TASK BRIEF> Please copy the items word for word, starting with their first line and ending with the line that contains "elevation (m): 80", including that line.

[RAW DATA start]

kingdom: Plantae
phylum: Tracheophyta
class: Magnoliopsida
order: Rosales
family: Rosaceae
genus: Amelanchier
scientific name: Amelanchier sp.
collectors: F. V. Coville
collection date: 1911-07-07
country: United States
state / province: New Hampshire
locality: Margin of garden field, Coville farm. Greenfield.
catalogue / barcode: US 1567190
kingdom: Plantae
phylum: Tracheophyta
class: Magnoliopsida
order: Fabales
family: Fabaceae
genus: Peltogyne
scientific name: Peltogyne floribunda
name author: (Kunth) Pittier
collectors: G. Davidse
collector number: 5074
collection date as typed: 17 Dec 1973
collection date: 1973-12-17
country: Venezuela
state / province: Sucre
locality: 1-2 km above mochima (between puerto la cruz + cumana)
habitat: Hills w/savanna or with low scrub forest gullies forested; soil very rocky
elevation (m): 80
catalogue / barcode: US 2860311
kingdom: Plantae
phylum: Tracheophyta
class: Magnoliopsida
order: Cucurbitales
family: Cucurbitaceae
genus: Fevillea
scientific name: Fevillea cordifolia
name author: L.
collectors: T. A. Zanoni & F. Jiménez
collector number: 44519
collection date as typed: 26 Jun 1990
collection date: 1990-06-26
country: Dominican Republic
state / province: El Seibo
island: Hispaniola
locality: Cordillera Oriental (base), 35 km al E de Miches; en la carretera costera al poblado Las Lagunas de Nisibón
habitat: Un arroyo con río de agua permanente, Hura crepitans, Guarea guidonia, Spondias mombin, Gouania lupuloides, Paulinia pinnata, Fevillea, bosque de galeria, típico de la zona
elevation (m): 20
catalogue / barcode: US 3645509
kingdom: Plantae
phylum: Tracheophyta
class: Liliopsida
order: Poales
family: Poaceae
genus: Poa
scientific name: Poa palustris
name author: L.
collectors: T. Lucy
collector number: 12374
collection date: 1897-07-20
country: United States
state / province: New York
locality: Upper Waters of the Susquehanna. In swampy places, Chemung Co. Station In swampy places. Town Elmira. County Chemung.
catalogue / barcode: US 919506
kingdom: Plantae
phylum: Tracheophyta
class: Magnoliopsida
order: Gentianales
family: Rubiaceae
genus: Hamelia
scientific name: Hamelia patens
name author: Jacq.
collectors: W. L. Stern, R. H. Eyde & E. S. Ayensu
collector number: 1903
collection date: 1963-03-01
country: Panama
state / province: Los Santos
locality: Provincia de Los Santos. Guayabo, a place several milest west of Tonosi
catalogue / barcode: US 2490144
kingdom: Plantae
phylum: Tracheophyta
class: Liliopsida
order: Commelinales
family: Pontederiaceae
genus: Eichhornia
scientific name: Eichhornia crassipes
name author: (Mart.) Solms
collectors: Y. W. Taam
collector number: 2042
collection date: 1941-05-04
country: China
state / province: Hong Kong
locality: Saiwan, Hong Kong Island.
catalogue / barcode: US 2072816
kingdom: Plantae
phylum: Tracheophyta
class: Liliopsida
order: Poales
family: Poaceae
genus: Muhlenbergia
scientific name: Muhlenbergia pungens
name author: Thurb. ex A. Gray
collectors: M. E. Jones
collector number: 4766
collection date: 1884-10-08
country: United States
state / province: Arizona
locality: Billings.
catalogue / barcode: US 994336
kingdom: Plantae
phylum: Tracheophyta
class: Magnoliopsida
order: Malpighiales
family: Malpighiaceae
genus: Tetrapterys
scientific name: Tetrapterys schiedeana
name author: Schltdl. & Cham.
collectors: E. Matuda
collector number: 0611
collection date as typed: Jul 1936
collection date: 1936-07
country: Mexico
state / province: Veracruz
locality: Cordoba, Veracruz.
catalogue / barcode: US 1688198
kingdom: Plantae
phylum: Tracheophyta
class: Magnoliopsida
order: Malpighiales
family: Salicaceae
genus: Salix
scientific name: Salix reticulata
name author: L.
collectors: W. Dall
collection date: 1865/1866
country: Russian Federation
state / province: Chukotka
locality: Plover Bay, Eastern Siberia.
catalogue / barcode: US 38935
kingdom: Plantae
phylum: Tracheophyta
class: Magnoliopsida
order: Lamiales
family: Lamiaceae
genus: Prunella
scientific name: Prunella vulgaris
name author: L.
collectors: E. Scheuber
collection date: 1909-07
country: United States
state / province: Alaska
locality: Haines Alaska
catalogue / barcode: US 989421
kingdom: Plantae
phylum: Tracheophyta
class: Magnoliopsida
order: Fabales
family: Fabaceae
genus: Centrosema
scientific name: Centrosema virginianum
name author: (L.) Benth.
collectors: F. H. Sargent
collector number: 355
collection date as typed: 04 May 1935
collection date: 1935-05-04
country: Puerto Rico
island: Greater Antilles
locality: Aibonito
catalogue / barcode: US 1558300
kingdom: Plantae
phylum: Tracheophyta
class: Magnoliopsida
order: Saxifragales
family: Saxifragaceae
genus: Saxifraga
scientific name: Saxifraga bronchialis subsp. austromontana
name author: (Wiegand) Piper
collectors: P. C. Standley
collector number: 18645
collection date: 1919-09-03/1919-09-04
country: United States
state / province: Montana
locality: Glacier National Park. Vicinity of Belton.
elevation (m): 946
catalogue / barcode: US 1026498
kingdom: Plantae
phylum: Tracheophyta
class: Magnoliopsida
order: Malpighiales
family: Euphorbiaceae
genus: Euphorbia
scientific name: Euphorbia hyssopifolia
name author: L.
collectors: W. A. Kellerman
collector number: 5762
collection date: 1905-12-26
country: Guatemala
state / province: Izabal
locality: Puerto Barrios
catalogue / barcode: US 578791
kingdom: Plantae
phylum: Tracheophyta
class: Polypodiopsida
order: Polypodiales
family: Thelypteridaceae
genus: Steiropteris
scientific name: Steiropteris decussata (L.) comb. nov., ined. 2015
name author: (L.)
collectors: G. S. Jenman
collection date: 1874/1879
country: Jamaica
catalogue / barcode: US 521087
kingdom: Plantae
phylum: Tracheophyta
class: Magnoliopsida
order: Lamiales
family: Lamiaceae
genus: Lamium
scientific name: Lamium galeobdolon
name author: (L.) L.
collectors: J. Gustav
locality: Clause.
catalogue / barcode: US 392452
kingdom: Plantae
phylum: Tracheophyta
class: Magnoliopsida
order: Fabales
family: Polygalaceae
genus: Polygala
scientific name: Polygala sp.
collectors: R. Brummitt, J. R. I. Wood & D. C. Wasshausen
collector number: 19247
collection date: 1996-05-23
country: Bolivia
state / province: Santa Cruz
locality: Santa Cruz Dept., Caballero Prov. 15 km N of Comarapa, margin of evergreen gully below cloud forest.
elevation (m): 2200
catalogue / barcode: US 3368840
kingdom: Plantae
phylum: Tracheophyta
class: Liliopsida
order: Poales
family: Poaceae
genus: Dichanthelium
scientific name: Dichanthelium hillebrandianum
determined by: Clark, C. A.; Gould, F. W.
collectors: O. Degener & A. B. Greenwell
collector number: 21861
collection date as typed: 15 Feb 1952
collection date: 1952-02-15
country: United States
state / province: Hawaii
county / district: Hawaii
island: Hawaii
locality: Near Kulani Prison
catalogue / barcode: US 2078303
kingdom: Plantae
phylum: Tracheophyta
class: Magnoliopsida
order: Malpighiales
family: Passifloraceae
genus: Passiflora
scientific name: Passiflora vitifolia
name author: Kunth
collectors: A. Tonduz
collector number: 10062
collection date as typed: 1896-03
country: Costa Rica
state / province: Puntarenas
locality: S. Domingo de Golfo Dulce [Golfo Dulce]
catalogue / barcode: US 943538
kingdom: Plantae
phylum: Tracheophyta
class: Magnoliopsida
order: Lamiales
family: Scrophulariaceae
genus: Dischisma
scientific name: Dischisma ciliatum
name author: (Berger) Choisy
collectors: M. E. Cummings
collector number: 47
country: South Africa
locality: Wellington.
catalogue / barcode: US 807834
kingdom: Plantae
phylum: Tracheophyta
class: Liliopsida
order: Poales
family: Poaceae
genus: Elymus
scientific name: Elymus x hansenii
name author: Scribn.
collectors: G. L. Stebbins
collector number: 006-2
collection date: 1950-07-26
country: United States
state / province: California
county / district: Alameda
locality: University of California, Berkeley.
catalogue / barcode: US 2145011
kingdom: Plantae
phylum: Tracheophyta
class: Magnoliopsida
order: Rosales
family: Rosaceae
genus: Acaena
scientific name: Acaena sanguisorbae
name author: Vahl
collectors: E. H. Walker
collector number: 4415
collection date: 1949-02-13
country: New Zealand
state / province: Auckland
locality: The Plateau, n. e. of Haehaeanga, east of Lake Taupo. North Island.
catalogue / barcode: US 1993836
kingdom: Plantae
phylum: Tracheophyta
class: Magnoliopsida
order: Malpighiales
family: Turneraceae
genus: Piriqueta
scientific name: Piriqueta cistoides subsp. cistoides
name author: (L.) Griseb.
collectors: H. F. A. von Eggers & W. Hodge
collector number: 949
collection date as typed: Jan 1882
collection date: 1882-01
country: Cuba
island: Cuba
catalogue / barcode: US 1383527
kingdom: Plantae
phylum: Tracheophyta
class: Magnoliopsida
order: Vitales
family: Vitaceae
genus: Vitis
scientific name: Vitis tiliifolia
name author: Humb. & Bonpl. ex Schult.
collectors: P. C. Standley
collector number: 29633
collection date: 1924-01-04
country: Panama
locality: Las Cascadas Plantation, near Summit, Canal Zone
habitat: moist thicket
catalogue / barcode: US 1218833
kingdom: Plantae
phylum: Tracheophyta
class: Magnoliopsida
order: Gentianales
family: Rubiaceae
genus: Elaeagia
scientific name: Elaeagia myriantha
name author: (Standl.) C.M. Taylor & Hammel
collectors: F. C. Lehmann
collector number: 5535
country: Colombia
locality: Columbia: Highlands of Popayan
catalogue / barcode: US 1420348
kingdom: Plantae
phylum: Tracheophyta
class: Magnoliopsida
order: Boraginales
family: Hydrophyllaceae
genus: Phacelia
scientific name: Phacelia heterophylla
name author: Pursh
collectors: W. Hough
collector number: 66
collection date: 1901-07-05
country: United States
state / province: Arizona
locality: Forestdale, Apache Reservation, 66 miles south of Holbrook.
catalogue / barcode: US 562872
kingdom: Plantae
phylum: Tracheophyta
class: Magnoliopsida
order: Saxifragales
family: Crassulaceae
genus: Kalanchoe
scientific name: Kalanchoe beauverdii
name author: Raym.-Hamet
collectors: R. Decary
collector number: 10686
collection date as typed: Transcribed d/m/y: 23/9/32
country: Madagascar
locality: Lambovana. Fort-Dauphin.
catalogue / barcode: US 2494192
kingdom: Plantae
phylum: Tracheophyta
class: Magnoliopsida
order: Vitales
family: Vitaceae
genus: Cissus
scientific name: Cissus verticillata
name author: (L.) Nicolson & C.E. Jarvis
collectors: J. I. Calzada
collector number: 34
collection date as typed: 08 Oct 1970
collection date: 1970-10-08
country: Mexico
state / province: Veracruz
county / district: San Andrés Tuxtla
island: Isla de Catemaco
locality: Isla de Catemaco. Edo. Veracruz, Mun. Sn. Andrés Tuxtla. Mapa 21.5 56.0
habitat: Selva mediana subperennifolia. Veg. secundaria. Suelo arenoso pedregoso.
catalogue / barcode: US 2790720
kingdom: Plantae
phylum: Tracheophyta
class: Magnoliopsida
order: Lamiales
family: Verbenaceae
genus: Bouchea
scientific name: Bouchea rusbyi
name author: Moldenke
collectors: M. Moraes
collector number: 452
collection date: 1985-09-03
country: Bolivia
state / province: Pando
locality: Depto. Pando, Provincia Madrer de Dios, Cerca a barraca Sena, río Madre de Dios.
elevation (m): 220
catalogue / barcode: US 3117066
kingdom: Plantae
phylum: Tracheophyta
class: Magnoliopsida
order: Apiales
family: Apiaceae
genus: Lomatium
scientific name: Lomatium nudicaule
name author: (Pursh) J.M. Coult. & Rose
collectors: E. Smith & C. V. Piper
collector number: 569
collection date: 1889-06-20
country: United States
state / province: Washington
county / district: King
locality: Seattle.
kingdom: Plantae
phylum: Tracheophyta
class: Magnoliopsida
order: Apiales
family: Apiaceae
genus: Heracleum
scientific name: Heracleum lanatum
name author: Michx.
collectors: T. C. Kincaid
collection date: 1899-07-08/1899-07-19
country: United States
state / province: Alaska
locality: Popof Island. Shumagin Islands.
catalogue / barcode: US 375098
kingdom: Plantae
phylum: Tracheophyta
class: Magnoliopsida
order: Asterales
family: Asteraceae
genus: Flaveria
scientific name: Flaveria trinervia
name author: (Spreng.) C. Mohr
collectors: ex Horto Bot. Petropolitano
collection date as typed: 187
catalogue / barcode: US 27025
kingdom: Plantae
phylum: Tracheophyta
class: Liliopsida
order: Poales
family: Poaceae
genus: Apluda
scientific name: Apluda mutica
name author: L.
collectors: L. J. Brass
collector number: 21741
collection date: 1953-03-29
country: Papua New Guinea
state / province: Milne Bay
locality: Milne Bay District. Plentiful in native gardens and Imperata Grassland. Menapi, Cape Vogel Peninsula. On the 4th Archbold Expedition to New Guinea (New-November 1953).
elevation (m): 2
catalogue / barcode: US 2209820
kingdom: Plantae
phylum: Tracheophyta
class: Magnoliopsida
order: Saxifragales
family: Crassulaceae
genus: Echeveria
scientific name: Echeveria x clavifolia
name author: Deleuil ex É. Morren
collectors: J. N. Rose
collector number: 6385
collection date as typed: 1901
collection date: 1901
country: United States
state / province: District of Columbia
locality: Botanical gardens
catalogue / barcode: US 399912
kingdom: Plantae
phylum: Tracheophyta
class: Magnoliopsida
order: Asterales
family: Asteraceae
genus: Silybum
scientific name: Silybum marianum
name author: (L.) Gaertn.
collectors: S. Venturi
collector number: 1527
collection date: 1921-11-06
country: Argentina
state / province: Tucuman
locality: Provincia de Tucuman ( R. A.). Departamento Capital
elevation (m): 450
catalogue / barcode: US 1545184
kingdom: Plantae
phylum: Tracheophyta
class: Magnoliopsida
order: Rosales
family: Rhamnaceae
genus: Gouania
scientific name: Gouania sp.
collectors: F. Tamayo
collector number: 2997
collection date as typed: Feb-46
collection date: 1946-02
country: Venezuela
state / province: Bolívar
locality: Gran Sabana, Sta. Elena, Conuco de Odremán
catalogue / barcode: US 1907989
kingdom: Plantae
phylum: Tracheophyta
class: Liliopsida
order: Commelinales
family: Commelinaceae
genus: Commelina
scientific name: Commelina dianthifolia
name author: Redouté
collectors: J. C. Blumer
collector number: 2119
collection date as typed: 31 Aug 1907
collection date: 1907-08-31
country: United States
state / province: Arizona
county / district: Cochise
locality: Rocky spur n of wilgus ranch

[RAW DATA end]

ANSWER FOR THE TASK>
kingdom: Plantae
phylum: Tracheophyta
class: Magnoliopsida
order: Rosales
family: Rosaceae
genus: Amelanchier
scientific name: Amelanchier sp.
collectors: F. V. Coville
collection date: 1911-07-07
country: United States
state / province: New Hampshire
locality: Margin of garden field, Coville farm. Greenfield.
catalogue / barcode: US 1567190
kingdom: Plantae
phylum: Tracheophyta
class: Magnoliopsida
order: Fabales
family: Fabaceae
genus: Peltogyne
scientific name: Peltogyne floribunda
name author: (Kunth) Pittier
collectors: G. Davidse
collector number: 5074
collection date as typed: 17 Dec 1973
collection date: 1973-12-17
country: Venezuela
state / province: Sucre
locality: 1-2 km above mochima (between puerto la cruz + cumana)
habitat: Hills w/savanna or with low scrub forest gullies forested; soil very rocky
elevation (m): 80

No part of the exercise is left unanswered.